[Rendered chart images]
▼▼▼

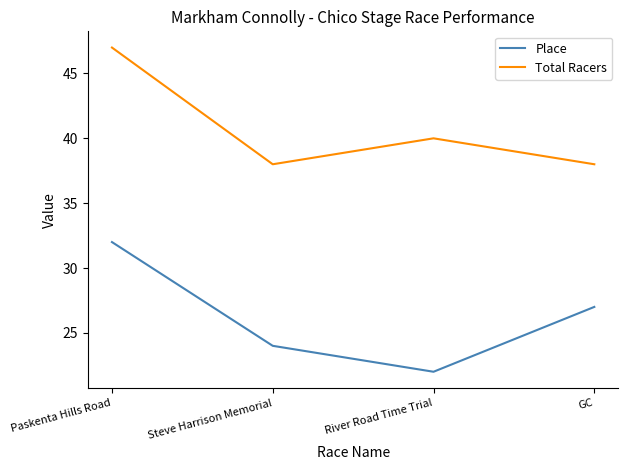

What is the approximate value of Place at River Road Time Trial?

22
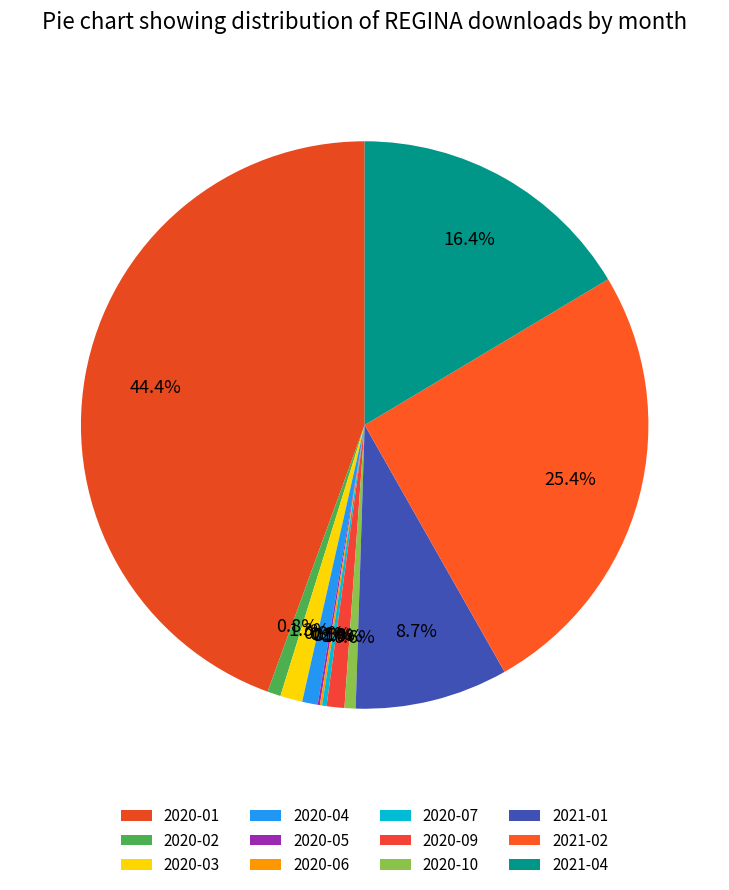

What is the change in value from 2020-09 to 2021-02?

+193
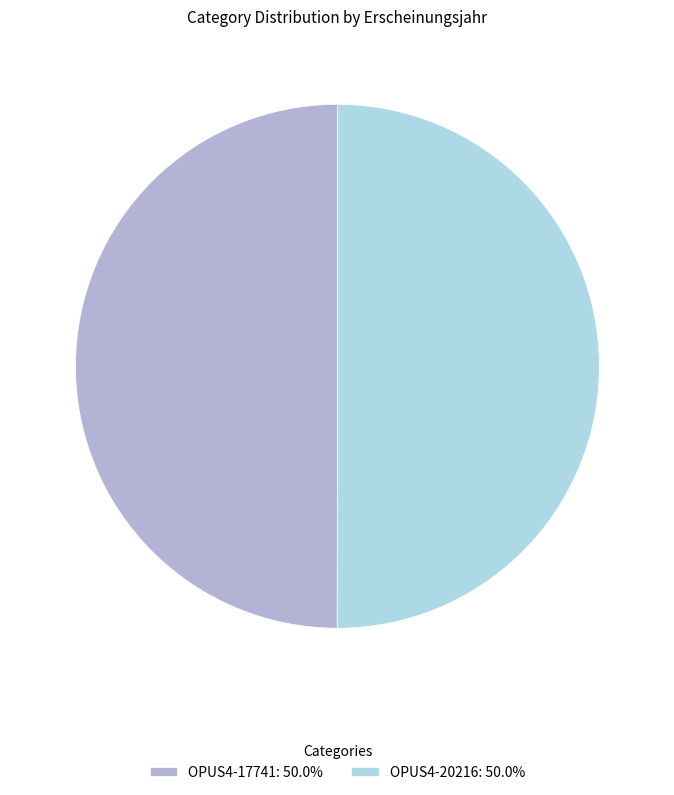

What is the ratio of the value at OPUS4-17741: 50.0% to the value at OPUS4-20216: 50.0%?

1.0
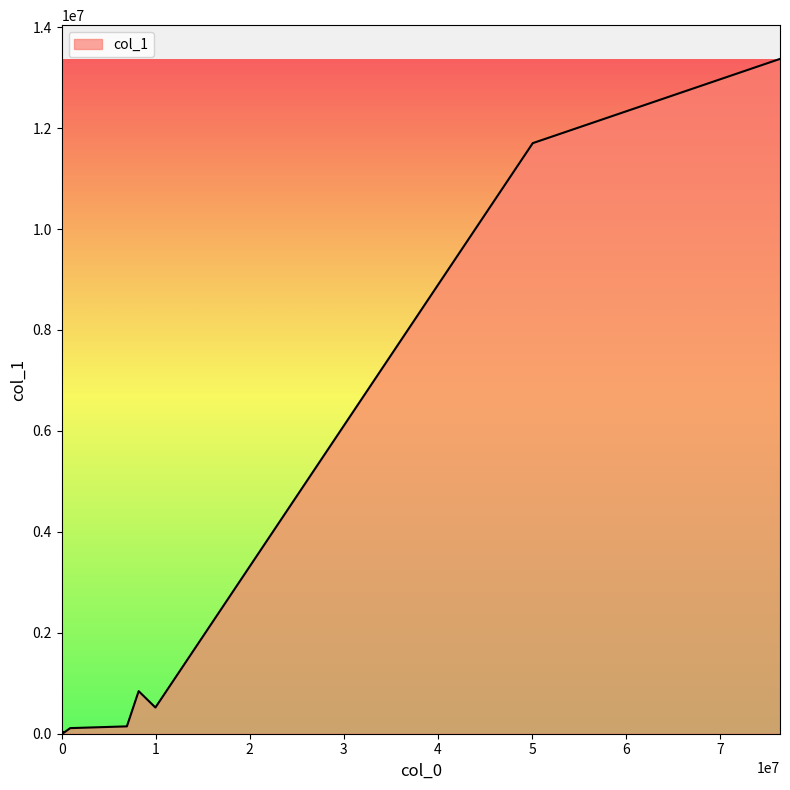

What is the difference between the maximum and minimum values?

13369540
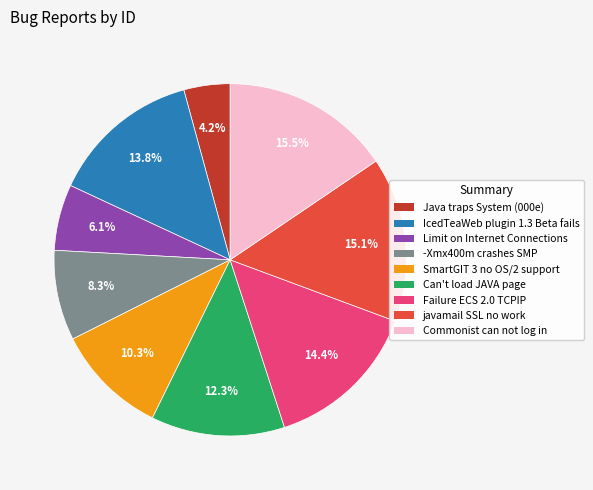

Is there a majority slice in this chart?

No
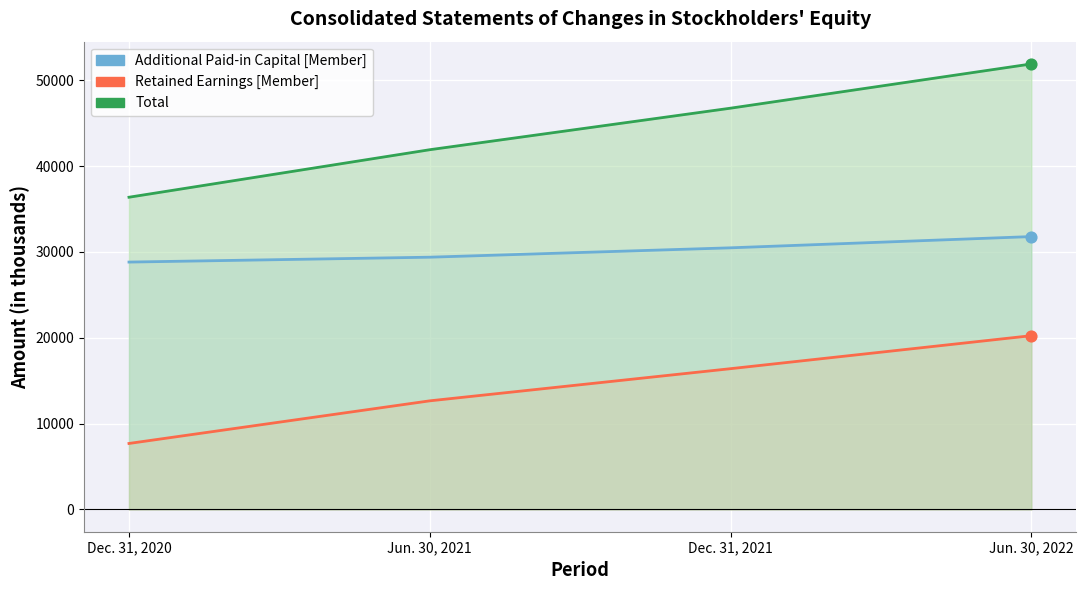

Which series has the largest Y range (max minus min)?

Total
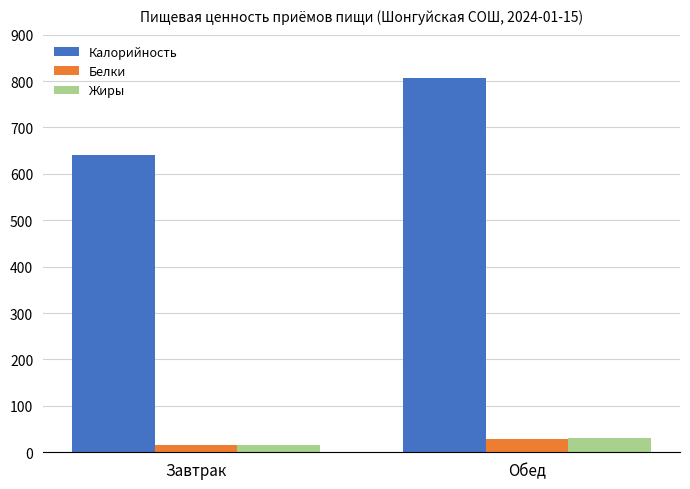

At which category is the sum across all series the highest?

Обед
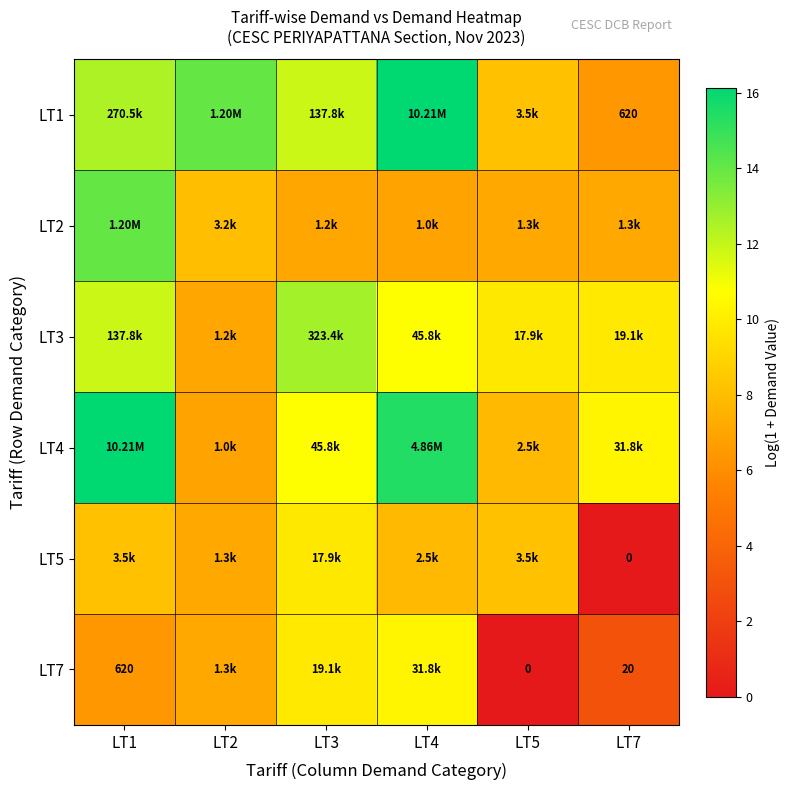

Is it true that LT4 equals 2.5 at LT5?

False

▲▲▲

- About this exercise
Lay out the data above as a JSON list of strings, one string per line, omitting blank lines and the pictures.

- Exercise output
[
  "What is the approximate value of Place at River Road Time Trial?",
  "22",
  "What is the change in value from 2020-09 to 2021-02?",
  "+193",
  "What is the ratio of the value at OPUS4-17741: 50.0% to the value at OPUS4-20216: 50.0%?",
  "1.0",
  "What is the difference between the maximum and minimum values?",
  "13369540",
  "Is there a majority slice in this chart?",
  "No",
  "Which series has the largest Y range (max minus min)?",
  "Total",
  "At which category is the sum across all series the highest?",
  "Обед",
  "Is it true that LT4 equals 2.5 at LT5?",
  "False"
]